Was sich dazwischen geschoben hat, sind diese falschen Vorstellungen über deine Unfähigkeit, über das Böse in dir, das dich daran hindere, die Gnade der Mutter zu empfangen, oder über den Mangel an Streben, der dich an Verwirklichung und Erfahrung hindere. Diese Gedanken sind völlig falsch und unwahr – sie sind nicht einmal deine eigenen Gedanken, sie sind Eingebungen, die auf dich geworfen werden, so wie sie auf die anderen Sadhaks geworfen werden, und sie sollen Niedergeschlagenheit hervorrufen. Es gibt keine Unfähigkeit, kein Böses im Innern, das dazwischenkommt, keinen Mangel an Streben, der das Aufhören der Erfahrung verursacht. Es ist die Niedergeschlagenheit, das Misstrauen gegen sich selbst, die Bereitschaft zu verzweifeln – sie allein sind die Ursache, keine andere. Allen Sadhaks, wie ich dir schrieb, selbst die besten und stärksten, erleben Unterbrechungen im Fluss der Sadhana; das ist kein Grund, sich für untauglich zu halten und fortzugehen in der Vorstellung, es gebe keine Hoffnung. Ein wenig Ruhe würde den Fluss zurückbringen. Du hattest die notwendigen Erfahrungen und den erforderlichen Fortschritt; es waren nur einige Schwierigkeiten des physischen Bewusstseins, die auftraten und sie eine Zeitlang unterbrachen. Das geschieht bei allen und ist nichts besonderes, wie ich dir erklärt habe. Diese Schwierigkeiten kommen immer und müssen überwunden werden. Sobald sie durch das Wirken der Kraft überwunden sind, geht die Sadhana weiter wie zuvor. Doch du hast begonnen, diese falsche Vorstellung von Unfähigkeit und mangelnder Aspiration als Ursache zu nähren und wurdest völlig niedergeschlagen. Du musst all das abschütteln und dich weigern, an die Gedanken-Eingebungen zu glauben, die zu dir kommen. Kein Sadhak sollte jemals Gedanken von Unfähigkeit und Hoffnungslosigkeit hegen – sie sind völlig irrelevant, denn es ist nicht die persönliche Eignung oder Würdigkeit, die einen erfolgreich macht, sondern die Gnade und Kraft der Mutter und die Zustimmung der Seele zu ihrer Gnade und zum Wirken ihrer Kraft.

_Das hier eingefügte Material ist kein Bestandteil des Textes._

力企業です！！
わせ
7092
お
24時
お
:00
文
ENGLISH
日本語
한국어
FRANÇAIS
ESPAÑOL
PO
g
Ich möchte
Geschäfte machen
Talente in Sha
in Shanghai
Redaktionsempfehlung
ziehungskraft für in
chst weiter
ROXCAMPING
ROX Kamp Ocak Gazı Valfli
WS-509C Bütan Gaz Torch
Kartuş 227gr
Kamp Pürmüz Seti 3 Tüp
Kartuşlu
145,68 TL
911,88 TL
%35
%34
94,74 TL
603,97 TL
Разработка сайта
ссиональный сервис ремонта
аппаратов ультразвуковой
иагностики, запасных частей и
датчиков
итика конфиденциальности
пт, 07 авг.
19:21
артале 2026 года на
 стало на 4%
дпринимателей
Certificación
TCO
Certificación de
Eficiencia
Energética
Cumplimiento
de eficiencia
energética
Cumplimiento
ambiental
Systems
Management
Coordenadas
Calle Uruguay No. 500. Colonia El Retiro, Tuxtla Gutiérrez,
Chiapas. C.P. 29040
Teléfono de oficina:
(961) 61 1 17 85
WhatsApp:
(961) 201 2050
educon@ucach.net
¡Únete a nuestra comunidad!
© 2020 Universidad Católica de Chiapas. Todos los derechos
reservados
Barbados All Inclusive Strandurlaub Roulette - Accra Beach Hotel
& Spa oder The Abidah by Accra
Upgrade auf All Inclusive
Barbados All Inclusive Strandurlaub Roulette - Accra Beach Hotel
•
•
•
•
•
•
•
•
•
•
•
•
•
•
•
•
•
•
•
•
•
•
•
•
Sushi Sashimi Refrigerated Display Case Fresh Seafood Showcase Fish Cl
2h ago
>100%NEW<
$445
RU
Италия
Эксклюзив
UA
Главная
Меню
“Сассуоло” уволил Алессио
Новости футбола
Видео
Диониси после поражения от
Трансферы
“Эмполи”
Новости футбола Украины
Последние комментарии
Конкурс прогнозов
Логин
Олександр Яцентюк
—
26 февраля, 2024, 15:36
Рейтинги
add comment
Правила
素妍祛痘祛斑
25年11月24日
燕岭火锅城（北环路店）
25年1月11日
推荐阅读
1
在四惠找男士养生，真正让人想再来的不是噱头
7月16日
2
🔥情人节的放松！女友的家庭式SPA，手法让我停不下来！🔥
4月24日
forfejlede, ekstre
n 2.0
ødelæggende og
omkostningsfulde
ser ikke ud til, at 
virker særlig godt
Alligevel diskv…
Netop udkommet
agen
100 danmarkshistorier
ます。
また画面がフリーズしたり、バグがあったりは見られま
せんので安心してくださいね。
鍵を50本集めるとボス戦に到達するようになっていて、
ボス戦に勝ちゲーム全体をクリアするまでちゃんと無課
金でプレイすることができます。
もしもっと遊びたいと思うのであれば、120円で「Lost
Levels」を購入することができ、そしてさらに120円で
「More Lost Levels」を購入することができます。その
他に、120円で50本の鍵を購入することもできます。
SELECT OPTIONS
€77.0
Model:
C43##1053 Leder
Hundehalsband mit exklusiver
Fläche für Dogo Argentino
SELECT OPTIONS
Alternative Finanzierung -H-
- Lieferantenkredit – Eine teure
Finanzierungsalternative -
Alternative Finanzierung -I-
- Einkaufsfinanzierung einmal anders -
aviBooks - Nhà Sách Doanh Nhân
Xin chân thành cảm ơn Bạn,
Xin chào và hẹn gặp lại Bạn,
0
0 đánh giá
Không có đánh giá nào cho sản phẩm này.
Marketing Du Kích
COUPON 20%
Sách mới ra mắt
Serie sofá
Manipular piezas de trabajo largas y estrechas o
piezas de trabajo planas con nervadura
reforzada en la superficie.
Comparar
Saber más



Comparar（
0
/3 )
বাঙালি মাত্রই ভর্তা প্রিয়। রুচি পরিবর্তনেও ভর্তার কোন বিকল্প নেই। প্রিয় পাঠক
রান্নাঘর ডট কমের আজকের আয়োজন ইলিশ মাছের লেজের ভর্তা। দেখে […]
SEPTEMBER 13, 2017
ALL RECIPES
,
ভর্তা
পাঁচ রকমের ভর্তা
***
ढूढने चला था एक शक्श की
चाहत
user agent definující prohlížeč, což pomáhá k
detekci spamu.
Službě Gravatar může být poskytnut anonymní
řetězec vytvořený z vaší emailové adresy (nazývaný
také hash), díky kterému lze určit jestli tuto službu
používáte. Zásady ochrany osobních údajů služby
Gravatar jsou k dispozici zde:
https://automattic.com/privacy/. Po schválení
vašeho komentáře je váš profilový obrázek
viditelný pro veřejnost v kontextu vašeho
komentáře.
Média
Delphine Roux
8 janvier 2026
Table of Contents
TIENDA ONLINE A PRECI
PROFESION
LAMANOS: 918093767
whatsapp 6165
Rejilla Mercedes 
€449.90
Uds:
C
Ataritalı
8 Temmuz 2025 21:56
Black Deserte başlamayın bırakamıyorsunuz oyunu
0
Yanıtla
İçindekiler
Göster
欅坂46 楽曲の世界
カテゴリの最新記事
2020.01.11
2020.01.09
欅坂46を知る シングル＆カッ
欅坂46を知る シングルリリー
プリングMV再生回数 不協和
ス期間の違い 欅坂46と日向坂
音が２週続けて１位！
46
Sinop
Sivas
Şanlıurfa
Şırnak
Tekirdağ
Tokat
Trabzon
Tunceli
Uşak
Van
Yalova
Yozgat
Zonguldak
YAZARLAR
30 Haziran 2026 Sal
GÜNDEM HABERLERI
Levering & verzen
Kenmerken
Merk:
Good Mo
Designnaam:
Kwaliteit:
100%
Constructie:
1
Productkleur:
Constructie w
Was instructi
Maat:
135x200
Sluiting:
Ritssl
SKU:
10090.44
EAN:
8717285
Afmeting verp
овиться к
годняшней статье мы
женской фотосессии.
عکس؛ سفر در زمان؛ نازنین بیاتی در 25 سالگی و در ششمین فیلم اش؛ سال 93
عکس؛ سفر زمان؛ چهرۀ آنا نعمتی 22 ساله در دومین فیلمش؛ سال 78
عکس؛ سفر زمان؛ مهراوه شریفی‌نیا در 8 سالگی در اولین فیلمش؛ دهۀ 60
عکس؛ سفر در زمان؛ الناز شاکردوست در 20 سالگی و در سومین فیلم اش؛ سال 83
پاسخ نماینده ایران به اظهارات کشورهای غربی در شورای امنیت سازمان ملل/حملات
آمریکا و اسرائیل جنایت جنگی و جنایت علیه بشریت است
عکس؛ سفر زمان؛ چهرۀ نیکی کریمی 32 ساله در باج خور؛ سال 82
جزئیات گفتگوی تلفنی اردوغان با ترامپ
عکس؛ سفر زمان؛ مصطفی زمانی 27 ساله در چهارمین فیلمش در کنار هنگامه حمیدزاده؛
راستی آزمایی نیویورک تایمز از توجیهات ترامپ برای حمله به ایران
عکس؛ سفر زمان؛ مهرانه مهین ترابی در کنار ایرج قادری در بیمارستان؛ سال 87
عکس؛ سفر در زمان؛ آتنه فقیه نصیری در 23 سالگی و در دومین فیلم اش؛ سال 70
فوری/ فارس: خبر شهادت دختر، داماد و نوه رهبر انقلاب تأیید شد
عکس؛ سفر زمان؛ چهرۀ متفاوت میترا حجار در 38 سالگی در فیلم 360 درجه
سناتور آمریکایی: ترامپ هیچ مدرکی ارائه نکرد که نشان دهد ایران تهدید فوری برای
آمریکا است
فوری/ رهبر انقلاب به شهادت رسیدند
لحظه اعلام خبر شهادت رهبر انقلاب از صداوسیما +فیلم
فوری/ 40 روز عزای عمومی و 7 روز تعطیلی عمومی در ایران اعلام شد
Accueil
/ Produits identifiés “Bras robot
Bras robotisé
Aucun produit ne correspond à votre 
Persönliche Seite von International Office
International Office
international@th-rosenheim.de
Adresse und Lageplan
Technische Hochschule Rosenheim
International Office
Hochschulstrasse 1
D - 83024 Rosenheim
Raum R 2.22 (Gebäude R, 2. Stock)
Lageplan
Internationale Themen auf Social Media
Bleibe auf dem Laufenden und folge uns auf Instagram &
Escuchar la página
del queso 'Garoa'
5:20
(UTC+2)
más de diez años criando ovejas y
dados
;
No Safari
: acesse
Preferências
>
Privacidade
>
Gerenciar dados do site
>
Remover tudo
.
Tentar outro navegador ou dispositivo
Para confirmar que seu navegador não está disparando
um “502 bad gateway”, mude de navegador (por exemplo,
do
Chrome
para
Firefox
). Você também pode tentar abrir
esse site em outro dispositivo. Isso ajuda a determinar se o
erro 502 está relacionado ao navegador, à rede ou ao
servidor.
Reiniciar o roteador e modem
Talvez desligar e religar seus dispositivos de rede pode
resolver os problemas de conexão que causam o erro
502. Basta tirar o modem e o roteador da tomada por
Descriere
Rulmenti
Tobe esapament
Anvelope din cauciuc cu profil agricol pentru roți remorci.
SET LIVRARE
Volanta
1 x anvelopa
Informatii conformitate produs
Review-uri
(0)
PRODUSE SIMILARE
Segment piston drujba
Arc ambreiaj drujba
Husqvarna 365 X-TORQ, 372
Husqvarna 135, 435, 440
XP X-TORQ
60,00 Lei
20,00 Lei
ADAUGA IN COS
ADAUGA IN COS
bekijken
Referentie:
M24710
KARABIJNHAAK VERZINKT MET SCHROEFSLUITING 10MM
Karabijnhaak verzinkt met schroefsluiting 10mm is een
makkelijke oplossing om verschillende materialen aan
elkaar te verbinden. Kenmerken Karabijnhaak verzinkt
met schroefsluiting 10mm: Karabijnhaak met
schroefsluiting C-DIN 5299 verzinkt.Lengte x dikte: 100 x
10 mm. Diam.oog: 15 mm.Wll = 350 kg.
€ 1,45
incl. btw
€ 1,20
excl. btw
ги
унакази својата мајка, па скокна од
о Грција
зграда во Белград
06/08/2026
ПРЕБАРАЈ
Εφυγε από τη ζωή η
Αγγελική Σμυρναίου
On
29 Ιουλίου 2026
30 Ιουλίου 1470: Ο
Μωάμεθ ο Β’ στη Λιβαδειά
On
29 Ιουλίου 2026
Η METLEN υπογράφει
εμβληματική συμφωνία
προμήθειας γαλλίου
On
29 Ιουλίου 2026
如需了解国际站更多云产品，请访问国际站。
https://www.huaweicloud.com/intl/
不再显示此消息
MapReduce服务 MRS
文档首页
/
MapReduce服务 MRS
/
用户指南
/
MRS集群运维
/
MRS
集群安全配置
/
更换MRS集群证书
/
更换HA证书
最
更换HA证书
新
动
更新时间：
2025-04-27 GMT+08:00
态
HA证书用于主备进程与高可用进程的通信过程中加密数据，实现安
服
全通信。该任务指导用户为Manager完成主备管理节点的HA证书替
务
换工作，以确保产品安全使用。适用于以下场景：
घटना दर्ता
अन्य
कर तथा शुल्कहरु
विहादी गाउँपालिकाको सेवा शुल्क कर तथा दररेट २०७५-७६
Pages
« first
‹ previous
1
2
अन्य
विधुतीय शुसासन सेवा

Wende dich von diesen dunklen Gedanken ab und richte dich nur auf die Mutter, nicht mit Ungeduld nach dem Ergebnis oder im Begehren, sondern mit Vertrauen und Zuversicht, und lass ihr Wirken dir Ruhe bringen und die Erneuerung des Fortschritts hin zur seelischen Öffnung und Verwirklichung. Das wird gewiss und ohne Zweifel den volleren Glauben und die Liebe bringen, die du suchst.